EXTRACT —
════════════════════
This implies, in the Board’s opinion, that any problems concerning the requirements of A 83 (sufficiency of disclosure) and of A 84 (requiring the claims to be clear and concise and supported by the description - without making in this respect any distinction between independent and dependent claims) and, in the case of amendment, those of A 123(2) have to be dealt with independently from and prior to the question of patentability.
[2.8] Moreover, it should be kept in mind that a feature in an (independent or dependent) claim, which prima facie does not appear to be relevant for the decision on patentability at any time during or at the end of the examination procedure, may at a later stage in the life of the granted patent, e.g. in opposition proceedings under A 99 before the EPO or in revocation proceedings before a court under A 138, become highly relevant or even decisive for the validity of the European patent.
However, a deficiency concerning the requirements of A 84 is neither a ground for opposition before the EPO under A 100 EPC nor a ground for revocation under A 138(1). Consequently, such a deficiency cannot be dealt with, let alone remedied in either proceedings.
Reference can be made in this respect to established jurisdiction, namely to the decision of the Enlarged Board of Appeal G 9/91 [19] and e.g. decisions T 301/87 [3.8] and T 690/00 [4.1], cf. also Chapter VII.D.4.2 in the Case Law of the Boards of Appeal of the EPO, 6th edition, 2010).
[2.9] In other words, where - as in the present case - there are multiple requests and a feature common to all requests is held not to meet the requirements of A 84, as a consequence of which higher ranking requests are refused, all lower ranking requests retaining this feature have to be refused for the same reason.
The fact that in a lower ranking request the offending feature no longer has to be relied upon to establish a distinction over the prior art does not overcome the defect pursuant to A 84. Nor does it give the deciding body the discretion to disregard the deficiency.
In particular it has to be borne in mind that the significance of a feature may become apparent only at a later stage in the life of a patent, e.g. in opposition or revocation proceedings.
The appeal was finally dismissed because the cited ASTM standard and, as a consequence, the application did not explain how to measure thermal conductivity through a plane, and, therefore, violated A 83.
════════════════════
DATA TO EXAMINE —
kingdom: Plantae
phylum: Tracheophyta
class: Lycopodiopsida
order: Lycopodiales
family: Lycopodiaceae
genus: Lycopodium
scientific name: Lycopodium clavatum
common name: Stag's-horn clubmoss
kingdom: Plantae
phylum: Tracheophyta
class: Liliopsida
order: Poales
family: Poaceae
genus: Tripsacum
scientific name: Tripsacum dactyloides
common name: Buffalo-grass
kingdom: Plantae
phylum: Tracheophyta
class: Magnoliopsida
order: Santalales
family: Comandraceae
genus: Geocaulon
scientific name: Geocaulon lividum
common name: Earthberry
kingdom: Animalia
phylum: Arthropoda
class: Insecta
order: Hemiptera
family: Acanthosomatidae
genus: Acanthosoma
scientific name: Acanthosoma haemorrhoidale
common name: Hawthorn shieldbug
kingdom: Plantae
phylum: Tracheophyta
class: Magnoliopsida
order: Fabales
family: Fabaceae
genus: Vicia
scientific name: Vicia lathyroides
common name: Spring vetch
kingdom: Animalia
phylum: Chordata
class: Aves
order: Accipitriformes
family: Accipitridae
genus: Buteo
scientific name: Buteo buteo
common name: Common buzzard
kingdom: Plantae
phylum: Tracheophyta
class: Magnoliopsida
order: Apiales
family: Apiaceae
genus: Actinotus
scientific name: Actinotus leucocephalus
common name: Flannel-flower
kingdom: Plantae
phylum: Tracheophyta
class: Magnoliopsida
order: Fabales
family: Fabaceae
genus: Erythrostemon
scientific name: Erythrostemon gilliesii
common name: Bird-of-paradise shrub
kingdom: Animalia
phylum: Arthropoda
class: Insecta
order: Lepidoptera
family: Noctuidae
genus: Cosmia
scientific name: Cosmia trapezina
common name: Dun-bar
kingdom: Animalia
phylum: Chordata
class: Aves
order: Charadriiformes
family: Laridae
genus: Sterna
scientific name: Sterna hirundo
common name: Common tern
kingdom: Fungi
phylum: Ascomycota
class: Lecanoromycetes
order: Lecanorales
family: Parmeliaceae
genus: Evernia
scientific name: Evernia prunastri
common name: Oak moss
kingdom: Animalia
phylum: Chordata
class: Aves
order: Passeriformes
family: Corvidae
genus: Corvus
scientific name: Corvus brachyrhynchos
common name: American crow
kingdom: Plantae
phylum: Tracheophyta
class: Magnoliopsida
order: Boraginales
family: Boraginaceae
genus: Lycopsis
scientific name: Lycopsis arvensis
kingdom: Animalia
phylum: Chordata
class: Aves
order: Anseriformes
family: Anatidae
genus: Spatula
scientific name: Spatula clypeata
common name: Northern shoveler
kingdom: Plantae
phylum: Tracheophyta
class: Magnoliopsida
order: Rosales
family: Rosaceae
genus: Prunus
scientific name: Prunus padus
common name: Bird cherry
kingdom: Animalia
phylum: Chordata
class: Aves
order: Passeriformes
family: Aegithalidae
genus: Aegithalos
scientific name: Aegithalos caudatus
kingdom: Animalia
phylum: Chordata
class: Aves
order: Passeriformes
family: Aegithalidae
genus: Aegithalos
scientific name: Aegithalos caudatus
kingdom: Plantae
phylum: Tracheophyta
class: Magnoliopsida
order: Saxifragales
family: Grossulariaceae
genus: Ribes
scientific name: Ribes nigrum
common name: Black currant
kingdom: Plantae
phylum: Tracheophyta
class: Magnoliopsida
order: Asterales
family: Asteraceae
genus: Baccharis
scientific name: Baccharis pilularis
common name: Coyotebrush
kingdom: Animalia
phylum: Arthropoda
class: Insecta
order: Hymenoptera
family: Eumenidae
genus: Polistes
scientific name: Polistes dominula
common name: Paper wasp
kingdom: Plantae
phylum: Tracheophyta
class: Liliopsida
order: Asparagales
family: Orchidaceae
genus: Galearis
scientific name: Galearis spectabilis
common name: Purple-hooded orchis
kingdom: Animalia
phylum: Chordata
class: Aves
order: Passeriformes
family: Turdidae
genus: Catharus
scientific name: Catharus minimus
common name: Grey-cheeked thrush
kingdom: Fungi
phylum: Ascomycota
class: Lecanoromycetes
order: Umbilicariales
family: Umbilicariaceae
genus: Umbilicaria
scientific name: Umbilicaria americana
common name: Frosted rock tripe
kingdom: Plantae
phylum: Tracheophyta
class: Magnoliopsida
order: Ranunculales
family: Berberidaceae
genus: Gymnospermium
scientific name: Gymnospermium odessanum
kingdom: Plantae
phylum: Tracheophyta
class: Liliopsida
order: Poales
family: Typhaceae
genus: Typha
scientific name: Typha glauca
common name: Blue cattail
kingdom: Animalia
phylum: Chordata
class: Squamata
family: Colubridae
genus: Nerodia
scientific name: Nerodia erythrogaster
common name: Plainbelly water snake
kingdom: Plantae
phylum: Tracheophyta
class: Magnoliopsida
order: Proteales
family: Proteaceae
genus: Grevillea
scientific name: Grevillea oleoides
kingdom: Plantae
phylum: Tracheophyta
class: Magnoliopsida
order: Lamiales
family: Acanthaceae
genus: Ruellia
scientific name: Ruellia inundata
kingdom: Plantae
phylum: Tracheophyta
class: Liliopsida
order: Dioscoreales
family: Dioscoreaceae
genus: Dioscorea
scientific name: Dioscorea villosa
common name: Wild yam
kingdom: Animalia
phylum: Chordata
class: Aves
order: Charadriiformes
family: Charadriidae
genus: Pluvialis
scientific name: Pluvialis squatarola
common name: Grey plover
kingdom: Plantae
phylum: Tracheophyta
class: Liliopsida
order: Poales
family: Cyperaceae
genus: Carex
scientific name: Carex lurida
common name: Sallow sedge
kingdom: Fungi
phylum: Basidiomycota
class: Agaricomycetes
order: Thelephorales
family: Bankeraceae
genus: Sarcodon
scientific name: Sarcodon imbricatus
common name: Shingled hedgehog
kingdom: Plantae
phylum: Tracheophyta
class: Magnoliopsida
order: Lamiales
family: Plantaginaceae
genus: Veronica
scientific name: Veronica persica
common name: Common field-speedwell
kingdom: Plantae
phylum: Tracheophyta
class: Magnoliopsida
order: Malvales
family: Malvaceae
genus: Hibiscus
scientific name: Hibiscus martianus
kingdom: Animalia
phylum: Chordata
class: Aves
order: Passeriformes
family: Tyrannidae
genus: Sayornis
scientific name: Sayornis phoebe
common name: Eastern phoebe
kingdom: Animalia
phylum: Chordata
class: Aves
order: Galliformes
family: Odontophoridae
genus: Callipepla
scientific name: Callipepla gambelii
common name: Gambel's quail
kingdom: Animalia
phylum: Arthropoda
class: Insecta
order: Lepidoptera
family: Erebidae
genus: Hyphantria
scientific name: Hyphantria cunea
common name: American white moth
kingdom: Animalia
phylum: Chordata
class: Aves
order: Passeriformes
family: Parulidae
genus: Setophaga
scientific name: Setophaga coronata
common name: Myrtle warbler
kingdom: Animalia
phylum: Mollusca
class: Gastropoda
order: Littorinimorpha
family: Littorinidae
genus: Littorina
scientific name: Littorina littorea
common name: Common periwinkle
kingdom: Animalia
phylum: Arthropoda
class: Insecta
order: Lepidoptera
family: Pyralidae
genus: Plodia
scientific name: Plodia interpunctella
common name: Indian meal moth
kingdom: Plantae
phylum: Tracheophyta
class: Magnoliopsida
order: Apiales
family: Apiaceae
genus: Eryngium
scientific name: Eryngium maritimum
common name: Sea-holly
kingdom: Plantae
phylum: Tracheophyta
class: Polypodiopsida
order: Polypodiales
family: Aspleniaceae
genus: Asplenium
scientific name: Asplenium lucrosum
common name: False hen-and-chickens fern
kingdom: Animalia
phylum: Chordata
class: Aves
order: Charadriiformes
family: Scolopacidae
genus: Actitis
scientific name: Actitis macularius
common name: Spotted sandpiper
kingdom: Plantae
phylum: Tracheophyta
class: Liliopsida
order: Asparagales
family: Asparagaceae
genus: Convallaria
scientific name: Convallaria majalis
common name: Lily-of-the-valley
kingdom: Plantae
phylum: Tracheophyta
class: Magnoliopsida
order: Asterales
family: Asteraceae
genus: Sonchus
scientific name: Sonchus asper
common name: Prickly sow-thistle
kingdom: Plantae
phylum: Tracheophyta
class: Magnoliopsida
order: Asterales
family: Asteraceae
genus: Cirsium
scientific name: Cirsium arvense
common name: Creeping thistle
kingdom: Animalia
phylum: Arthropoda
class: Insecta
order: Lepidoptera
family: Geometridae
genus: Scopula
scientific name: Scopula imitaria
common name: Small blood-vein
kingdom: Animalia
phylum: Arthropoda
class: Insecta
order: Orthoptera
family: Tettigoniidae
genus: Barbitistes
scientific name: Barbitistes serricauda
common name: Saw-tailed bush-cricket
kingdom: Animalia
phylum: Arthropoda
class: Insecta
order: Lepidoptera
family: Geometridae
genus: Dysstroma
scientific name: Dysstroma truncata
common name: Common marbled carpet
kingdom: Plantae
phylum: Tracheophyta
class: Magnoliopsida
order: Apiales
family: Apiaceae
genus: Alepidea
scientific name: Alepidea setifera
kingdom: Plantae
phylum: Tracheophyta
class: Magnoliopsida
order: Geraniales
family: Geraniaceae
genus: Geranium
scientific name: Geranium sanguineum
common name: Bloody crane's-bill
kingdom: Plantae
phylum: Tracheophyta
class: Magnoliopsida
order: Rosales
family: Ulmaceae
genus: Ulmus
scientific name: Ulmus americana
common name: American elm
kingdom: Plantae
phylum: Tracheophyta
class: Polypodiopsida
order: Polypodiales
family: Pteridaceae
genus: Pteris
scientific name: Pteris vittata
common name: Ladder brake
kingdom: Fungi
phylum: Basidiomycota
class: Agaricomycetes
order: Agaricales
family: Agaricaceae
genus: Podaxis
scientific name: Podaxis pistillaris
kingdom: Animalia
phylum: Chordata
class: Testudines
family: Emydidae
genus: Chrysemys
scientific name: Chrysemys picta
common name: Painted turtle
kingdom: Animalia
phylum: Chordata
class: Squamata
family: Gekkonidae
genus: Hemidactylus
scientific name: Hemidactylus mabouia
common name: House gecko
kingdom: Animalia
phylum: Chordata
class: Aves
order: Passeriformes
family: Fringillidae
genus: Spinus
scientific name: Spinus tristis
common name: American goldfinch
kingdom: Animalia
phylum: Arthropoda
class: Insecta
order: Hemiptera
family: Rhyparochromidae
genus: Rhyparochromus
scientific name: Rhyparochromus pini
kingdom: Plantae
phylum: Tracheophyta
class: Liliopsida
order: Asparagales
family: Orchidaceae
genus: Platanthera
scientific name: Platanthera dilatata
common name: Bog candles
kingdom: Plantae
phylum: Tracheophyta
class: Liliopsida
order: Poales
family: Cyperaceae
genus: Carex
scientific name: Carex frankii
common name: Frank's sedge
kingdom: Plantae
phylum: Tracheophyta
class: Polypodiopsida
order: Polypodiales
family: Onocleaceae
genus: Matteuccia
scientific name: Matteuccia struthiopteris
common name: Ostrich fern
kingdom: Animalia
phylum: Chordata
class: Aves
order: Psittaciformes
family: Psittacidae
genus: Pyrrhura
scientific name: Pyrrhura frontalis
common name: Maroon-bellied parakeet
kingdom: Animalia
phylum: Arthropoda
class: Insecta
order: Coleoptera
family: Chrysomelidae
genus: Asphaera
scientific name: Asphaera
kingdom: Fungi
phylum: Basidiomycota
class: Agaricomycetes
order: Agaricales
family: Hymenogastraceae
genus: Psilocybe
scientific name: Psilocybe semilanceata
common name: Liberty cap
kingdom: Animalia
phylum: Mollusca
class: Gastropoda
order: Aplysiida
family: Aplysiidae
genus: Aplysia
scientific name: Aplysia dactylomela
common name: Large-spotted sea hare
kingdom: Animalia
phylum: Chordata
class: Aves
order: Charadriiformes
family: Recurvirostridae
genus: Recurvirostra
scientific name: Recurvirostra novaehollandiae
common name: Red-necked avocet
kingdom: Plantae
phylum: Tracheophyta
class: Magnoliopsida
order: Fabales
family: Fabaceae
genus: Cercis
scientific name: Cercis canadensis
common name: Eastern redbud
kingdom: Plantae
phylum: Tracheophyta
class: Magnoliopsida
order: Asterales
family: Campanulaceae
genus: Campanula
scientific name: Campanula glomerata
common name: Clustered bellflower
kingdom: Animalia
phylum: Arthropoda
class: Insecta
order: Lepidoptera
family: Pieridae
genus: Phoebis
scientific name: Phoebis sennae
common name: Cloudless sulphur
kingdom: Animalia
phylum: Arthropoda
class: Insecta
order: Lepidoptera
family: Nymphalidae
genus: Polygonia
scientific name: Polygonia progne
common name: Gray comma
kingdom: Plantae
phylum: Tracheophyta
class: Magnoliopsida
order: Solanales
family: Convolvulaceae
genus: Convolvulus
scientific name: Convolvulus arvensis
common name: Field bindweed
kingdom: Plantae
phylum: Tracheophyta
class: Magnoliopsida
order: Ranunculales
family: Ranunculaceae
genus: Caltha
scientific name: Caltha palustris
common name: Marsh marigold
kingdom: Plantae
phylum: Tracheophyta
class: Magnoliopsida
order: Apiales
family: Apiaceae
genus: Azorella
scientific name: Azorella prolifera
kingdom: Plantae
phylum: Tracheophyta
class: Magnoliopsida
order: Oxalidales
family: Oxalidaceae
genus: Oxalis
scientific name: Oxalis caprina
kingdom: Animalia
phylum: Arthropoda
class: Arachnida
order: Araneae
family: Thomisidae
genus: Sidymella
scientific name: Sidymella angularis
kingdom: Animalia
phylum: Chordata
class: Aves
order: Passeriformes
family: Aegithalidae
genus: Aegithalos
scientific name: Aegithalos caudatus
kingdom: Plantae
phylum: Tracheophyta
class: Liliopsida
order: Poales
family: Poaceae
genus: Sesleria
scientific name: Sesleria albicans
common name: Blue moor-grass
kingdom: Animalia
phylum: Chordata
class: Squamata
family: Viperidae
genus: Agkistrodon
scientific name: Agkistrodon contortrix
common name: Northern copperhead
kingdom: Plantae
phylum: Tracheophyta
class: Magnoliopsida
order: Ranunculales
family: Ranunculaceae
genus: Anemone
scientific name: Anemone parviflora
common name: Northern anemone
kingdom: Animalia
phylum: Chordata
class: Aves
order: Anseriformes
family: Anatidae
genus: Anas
════════════════════
TASK GOAL —
Render this sentence from the text on patent claim requirements in German: "In particular it has to be borne in mind that the significance of a feature may become apparent only at a later stage in the life of a patent, e.g. in opposition or revocation proceedings."

YOUR SOLUTION —
Insbesondere ist zu bedenken, dass die Bedeutung eines Merkmals möglicherweise erst in einem späteren Stadium der Lebensdauer eines Patents zutage tritt, z. B. in Einspruchs- oder Nichtigkeitsverfahren.